Zugangshindernisse für Start-ups minimieren

Die Beispiele zeigen, dass etablierte Anbieter genau wie Start-ups aktuell mit den Möglichkeiten der Tokenisierung experimentieren. Junge Unternehmen stoßen indes bei klassischen Versicherungslösungen angesichts der von der Aufsicht erhobenen Kapitalanforderungen in diesem Sektor oft an Grenzen. Gerade das Versicherungswesen ist in den meisten Ländern stark reguliert.

Ein Kernmerkmal, das ein Finanzinstrument zu einer Versicherung macht, ist in der Regel das rechtliche Versprechen, im Schadensfall eine Entschädigung zu bezahlen. Diese juristische Bindung ist die Ursache für eine Vielzahl an Vorschriften und der Grund für hohe Mindestkapitalanforderungen. Zunächst liegt diese Mindestkapitalanforderung bei 2,5 Millionen Euro. Damit ein Unternehmen aber all den anderen formalen Anforderungen gerecht werden kann, bedarf es in den meisten Fällen eines zweistelligen Millionenbetrages – eine hohe Eintrittsbarriere für neue Marktteilnehmer.

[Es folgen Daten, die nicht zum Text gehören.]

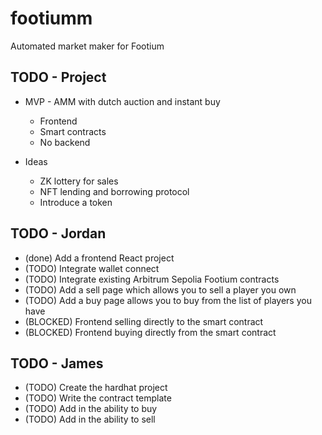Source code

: # footiumm

Automated market maker for Footium

## TODO - Project

- MVP - AMM with dutch auction and instant buy
    - Frontend
    - Smart contracts
    - No backend

- Ideas
    - ZK lottery for sales
    - NFT lending and borrowing protocol
    - Introduce a token

## TODO - Jordan

- (done) Add a frontend React project
- (TODO) Integrate wallet connect
- (TODO) Integrate existing Arbitrum Sepolia Footium contracts
- (TODO) Add a sell page which allows you to sell a player you own
- (TODO) Add a buy page allows you to buy from the list of players you have
- (BLOCKED) Frontend selling directly to the smart contract
- (BLOCKED) Frontend buying directly from the smart contract

## TODO - James

- (TODO) Create the hardhat project
- (TODO) Write the contract template
- (TODO) Add in the ability to buy
- (TODO) Add in the ability to sell

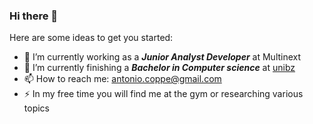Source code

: ### Hi there 👋

Here are some ideas to get you started:

- 🔭 I’m currently working as a ***Junior Analyst Developer*** at Multinext
- 🌱 I’m currently finishing a ***Bachelor in Computer science*** at [unibz](https://www.unibz.it)
- 📫 How to reach me: antonio.coppe@gmail.com
- ⚡ In my free time you will find me at the gym or researching various topics
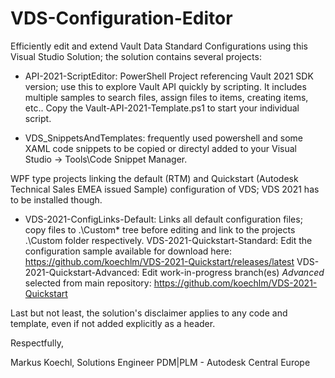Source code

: # VDS-Configuration-Editor

Efficiently edit and extend Vault Data Standard Configurations using this Visual Studio Solution; the solution contains several projects:
- API-2021-ScriptEditor: PowerShell Project referencing Vault 2021 SDK version; use this to explore Vault API quickly by scripting.
	It includes multiple samples to search files, assign files to items, creating items, etc..
	Copy the Vault-API-2021-Template.ps1 to start your individual script.

- VDS_SnippetsAndTemplates: frequently used powershell and some XAML code snippets to be copied or directyl added to your 
	Visual Studio -> Tools\Code Snippet Manager.

WPF type projects linking the default (RTM) and Quickstart (Autodesk Technical Sales EMEA issued Sample) configuration of VDS; 
	VDS 2021 has to be installed though. 
- VDS-2021-ConfigLinks-Default: Links all default configuration files; copy files to .\Custom\* tree before editing and link to the projects .\Custom folder respectively.
	VDS-2021-Quickstart-Standard: Edit the configuration sample available for download here: https://github.com/koechlm/VDS-2021-Quickstart/releases/latest
	VDS-2021-Quickstart-Advanced: Edit work-in-progress branch(es) *Advanced* selected from main repository: https://github.com/koechlm/VDS-2021-Quickstart


Last but not least, the solution's disclaimer applies to any code and template, even if not added explicitly as a header.

Respectfully,

Markus Koechl, 	Solutions Engineer PDM|PLM - Autodesk Central Europe
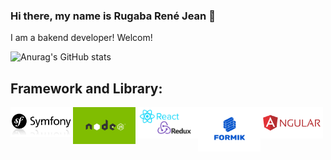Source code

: ### Hi there, my name is Rugaba René Jean 👋

I am a bakend developer! Welcom!

![Anurag's GitHub stats](https://github-readme-stats.vercel.app/api?username=ReneRugaba&theme=calm&show_icons=true)

## Framework and Library:
<img align="left" width="100px" src="https://github.com/ReneRugaba/ReneRugaba/blob/main/img/SYMF.jpg"/>
<img align="left" width="100px" src="https://github.com/ReneRugaba/ReneRugaba/blob/main/img/0%20T6tdupZFishq1o5t.png"/>
<img align="left" width="100px" src="https://github.com/ReneRugaba/ReneRugaba/blob/main/img/REACT.png"/>
<img align="left" width="100px" src="https://github.com/ReneRugaba/ReneRugaba/blob/main/img/Formik-1.png"/>
<img align="left" width="100px" src="https://github.com/ReneRugaba/ReneRugaba/blob/main/img/ANGULAR.png"/>


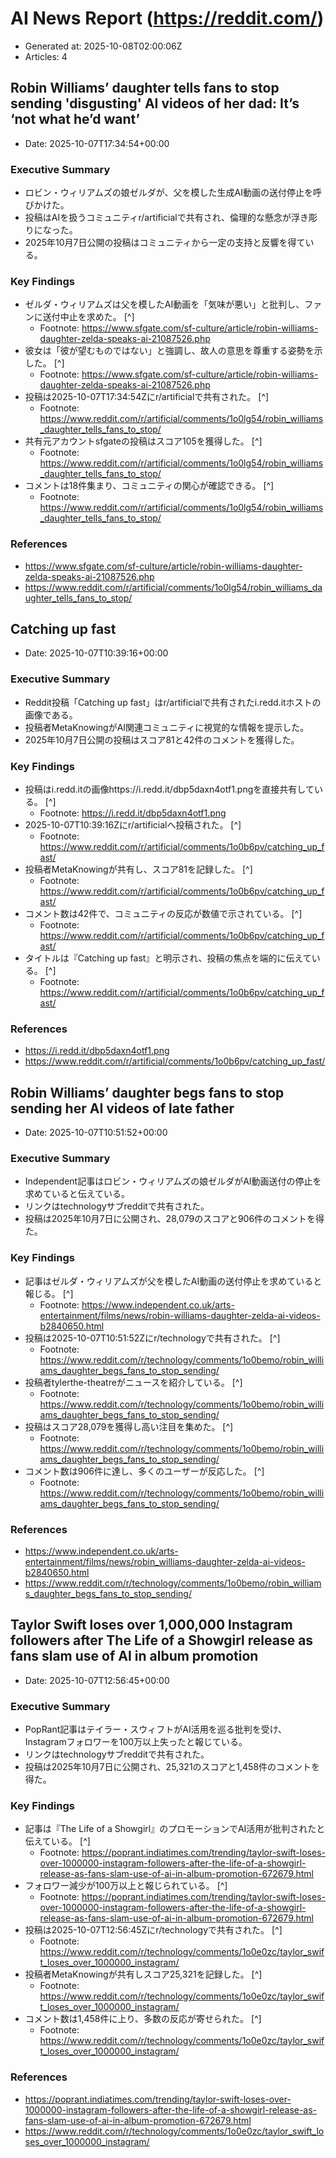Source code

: # AI News Report (https://reddit.com/)

- Generated at: 2025-10-08T02:00:06Z
- Articles: 4

## Robin Williams’ daughter tells fans to stop sending 'disgusting' AI videos of her dad: It’s ‘not what he’d want’
- Date: 2025-10-07T17:34:54+00:00

### Executive Summary
- ロビン・ウィリアムズの娘ゼルダが、父を模した生成AI動画の送付停止を呼びかけた。
- 投稿はAIを扱うコミュニティr/artificialで共有され、倫理的な懸念が浮き彫りになった。
- 2025年10月7日公開の投稿はコミュニティから一定の支持と反響を得ている。

### Key Findings
- ゼルダ・ウィリアムズは父を模したAI動画を「気味が悪い」と批判し、ファンに送付中止を求めた。 [^]
  - Footnote: https://www.sfgate.com/sf-culture/article/robin-williams-daughter-zelda-speaks-ai-21087526.php
- 彼女は「彼が望むものではない」と強調し、故人の意思を尊重する姿勢を示した。 [^]
  - Footnote: https://www.sfgate.com/sf-culture/article/robin-williams-daughter-zelda-speaks-ai-21087526.php
- 投稿は2025-10-07T17:34:54Zにr/artificialで共有された。 [^]
  - Footnote: https://www.reddit.com/r/artificial/comments/1o0lg54/robin_williams_daughter_tells_fans_to_stop/
- 共有元アカウントsfgateの投稿はスコア105を獲得した。 [^]
  - Footnote: https://www.reddit.com/r/artificial/comments/1o0lg54/robin_williams_daughter_tells_fans_to_stop/
- コメントは18件集まり、コミュニティの関心が確認できる。 [^]
  - Footnote: https://www.reddit.com/r/artificial/comments/1o0lg54/robin_williams_daughter_tells_fans_to_stop/

### References
- https://www.sfgate.com/sf-culture/article/robin-williams-daughter-zelda-speaks-ai-21087526.php
- https://www.reddit.com/r/artificial/comments/1o0lg54/robin_williams_daughter_tells_fans_to_stop/

## Catching up fast
- Date: 2025-10-07T10:39:16+00:00

### Executive Summary
- Reddit投稿「Catching up fast」はr/artificialで共有されたi.redd.itホストの画像である。
- 投稿者MetaKnowingがAI関連コミュニティに視覚的な情報を提示した。
- 2025年10月7日公開の投稿はスコア81と42件のコメントを獲得した。

### Key Findings
- 投稿はi.redd.itの画像https://i.redd.it/dbp5daxn4otf1.pngを直接共有している。 [^]
  - Footnote: https://i.redd.it/dbp5daxn4otf1.png
- 2025-10-07T10:39:16Zにr/artificialへ投稿された。 [^]
  - Footnote: https://www.reddit.com/r/artificial/comments/1o0b6pv/catching_up_fast/
- 投稿者MetaKnowingが共有し、スコア81を記録した。 [^]
  - Footnote: https://www.reddit.com/r/artificial/comments/1o0b6pv/catching_up_fast/
- コメント数は42件で、コミュニティの反応が数値で示されている。 [^]
  - Footnote: https://www.reddit.com/r/artificial/comments/1o0b6pv/catching_up_fast/
- タイトルは『Catching up fast』と明示され、投稿の焦点を端的に伝えている。 [^]
  - Footnote: https://www.reddit.com/r/artificial/comments/1o0b6pv/catching_up_fast/

### References
- https://i.redd.it/dbp5daxn4otf1.png
- https://www.reddit.com/r/artificial/comments/1o0b6pv/catching_up_fast/

## Robin Williams’ daughter begs fans to stop sending her AI videos of late father
- Date: 2025-10-07T10:51:52+00:00

### Executive Summary
- Independent記事はロビン・ウィリアムズの娘ゼルダがAI動画送付の停止を求めていると伝えている。
- リンクはtechnologyサブredditで共有された。
- 投稿は2025年10月7日に公開され、28,079のスコアと906件のコメントを得た。

### Key Findings
- 記事はゼルダ・ウィリアムズが父を模したAI動画の送付停止を求めていると報じる。 [^]
  - Footnote: https://www.independent.co.uk/arts-entertainment/films/news/robin-williams-daughter-zelda-ai-videos-b2840650.html
- 投稿は2025-10-07T10:51:52Zにr/technologyで共有された。 [^]
  - Footnote: https://www.reddit.com/r/technology/comments/1o0bemo/robin_williams_daughter_begs_fans_to_stop_sending/
- 投稿者tylerthe-theatreがニュースを紹介している。 [^]
  - Footnote: https://www.reddit.com/r/technology/comments/1o0bemo/robin_williams_daughter_begs_fans_to_stop_sending/
- 投稿はスコア28,079を獲得し高い注目を集めた。 [^]
  - Footnote: https://www.reddit.com/r/technology/comments/1o0bemo/robin_williams_daughter_begs_fans_to_stop_sending/
- コメント数は906件に達し、多くのユーザーが反応した。 [^]
  - Footnote: https://www.reddit.com/r/technology/comments/1o0bemo/robin_williams_daughter_begs_fans_to_stop_sending/

### References
- https://www.independent.co.uk/arts-entertainment/films/news/robin_williams-daughter-zelda-ai-videos-b2840650.html
- https://www.reddit.com/r/technology/comments/1o0bemo/robin_williams_daughter_begs_fans_to_stop_sending/

## Taylor Swift loses over 1,000,000 Instagram followers after The Life of a Showgirl release as fans slam use of AI in album promotion
- Date: 2025-10-07T12:56:45+00:00

### Executive Summary
- PopRant記事はテイラー・スウィフトがAI活用を巡る批判を受け、Instagramフォロワーを100万以上失ったと報じている。
- リンクはtechnologyサブredditで共有された。
- 投稿は2025年10月7日に公開され、25,321のスコアと1,458件のコメントを得た。

### Key Findings
- 記事は『The Life of a Showgirl』のプロモーションでAI活用が批判されたと伝えている。 [^]
  - Footnote: https://poprant.indiatimes.com/trending/taylor-swift-loses-over-1000000-instagram-followers-after-the-life-of-a-showgirl-release-as-fans-slam-use-of-ai-in-album-promotion-672679.html
- フォロワー減少が100万以上と報じられている。 [^]
  - Footnote: https://poprant.indiatimes.com/trending/taylor-swift-loses-over-1000000-instagram-followers-after-the-life-of-a-showgirl-release-as-fans-slam-use-of-ai-in-album-promotion-672679.html
- 投稿は2025-10-07T12:56:45Zにr/technologyで共有された。 [^]
  - Footnote: https://www.reddit.com/r/technology/comments/1o0e0zc/taylor_swift_loses_over_1000000_instagram/
- 投稿者MetaKnowingが共有しスコア25,321を記録した。 [^]
  - Footnote: https://www.reddit.com/r/technology/comments/1o0e0zc/taylor_swift_loses_over_1000000_instagram/
- コメント数は1,458件に上り、多数の反応が寄せられた。 [^]
  - Footnote: https://www.reddit.com/r/technology/comments/1o0e0zc/taylor_swift_loses_over_1000000_instagram/

### References
- https://poprant.indiatimes.com/trending/taylor-swift-loses-over-1000000-instagram-followers-after-the-life-of-a-showgirl-release-as-fans-slam-use-of-ai-in-album-promotion-672679.html
- https://www.reddit.com/r/technology/comments/1o0e0zc/taylor_swift_loses_over_1000000_instagram/
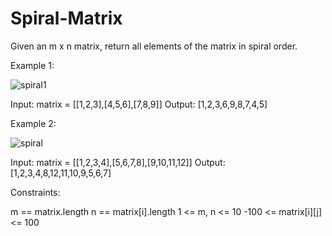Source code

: # Spiral-Matrix

Given an m x n matrix, return all elements of the matrix in spiral order.

 
Example 1:

![spiral1](https://user-images.githubusercontent.com/88260025/219303660-ceeb3a55-8a2f-40a9-a80a-a0ba52e4d22a.jpg)

Input: matrix = [[1,2,3],[4,5,6],[7,8,9]]
Output: [1,2,3,6,9,8,7,4,5]

Example 2:

![spiral](https://user-images.githubusercontent.com/88260025/219303723-6994eb8e-b263-4e62-8c81-bd0d2d1f38ca.jpg)

Input: matrix = [[1,2,3,4],[5,6,7,8],[9,10,11,12]]
Output: [1,2,3,4,8,12,11,10,9,5,6,7]
 

Constraints:

m == matrix.length
n == matrix[i].length
1 <= m, n <= 10
-100 <= matrix[i][j] <= 100
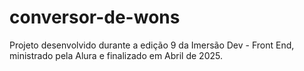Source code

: # conversor-de-wons
Projeto desenvolvido durante a edição 9 da Imersão Dev - Front End, ministrado pela Alura e finalizado em Abril de 2025.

Mit dem passenden Ansatz lassen sich die genannten Hürden jedoch verringern. Einzelne Start-ups testen die Option, die Auszahlung im Schadensfall nicht zu garantieren – wodurch ein herkömmlicher Versicherungsvertrag entstünde –, sondern in Form eines Dienstleistungsversprechens zu regeln. Den Verbrauchern muss das einschließlich entsprechender Effekte klar gemacht werden. Statt einer gesetzlich garantierten Auszahlung erhalten sie eine Dienstleistung, für die sie statt der Versicherungsprämie eine Gebühr entrichten. Die Anwendung könnte bei vorab bekannten Schadenshöhen funktionieren. Die grundsätzliche Idee der Absicherung wird dadurch nicht angetastet, den Anbietern ermöglicht der Aufbau aber schnellere, günstigere Produkte und mehr Spielraum für Experimente.

Wer früh dabei ist, kann Einfluss nehmen

Die frühzeitige Beschäftigung mit den genannten Möglichkeiten bringt die gesamte Versicherungsbranche voran. Unternehmen setzen sich mit den Einsatzoptionen und aktuellen Grenzen von Token auseinander, bauen Know-how auf und experimentieren mit der Einbindung in interne und gesellschaftliche Systeme. Den noch jungen Markt können sie damit aktiv mitgestalten, hinsichtlich der Prozesse, der Technologie und nicht zuletzt der künftigen Regulierung.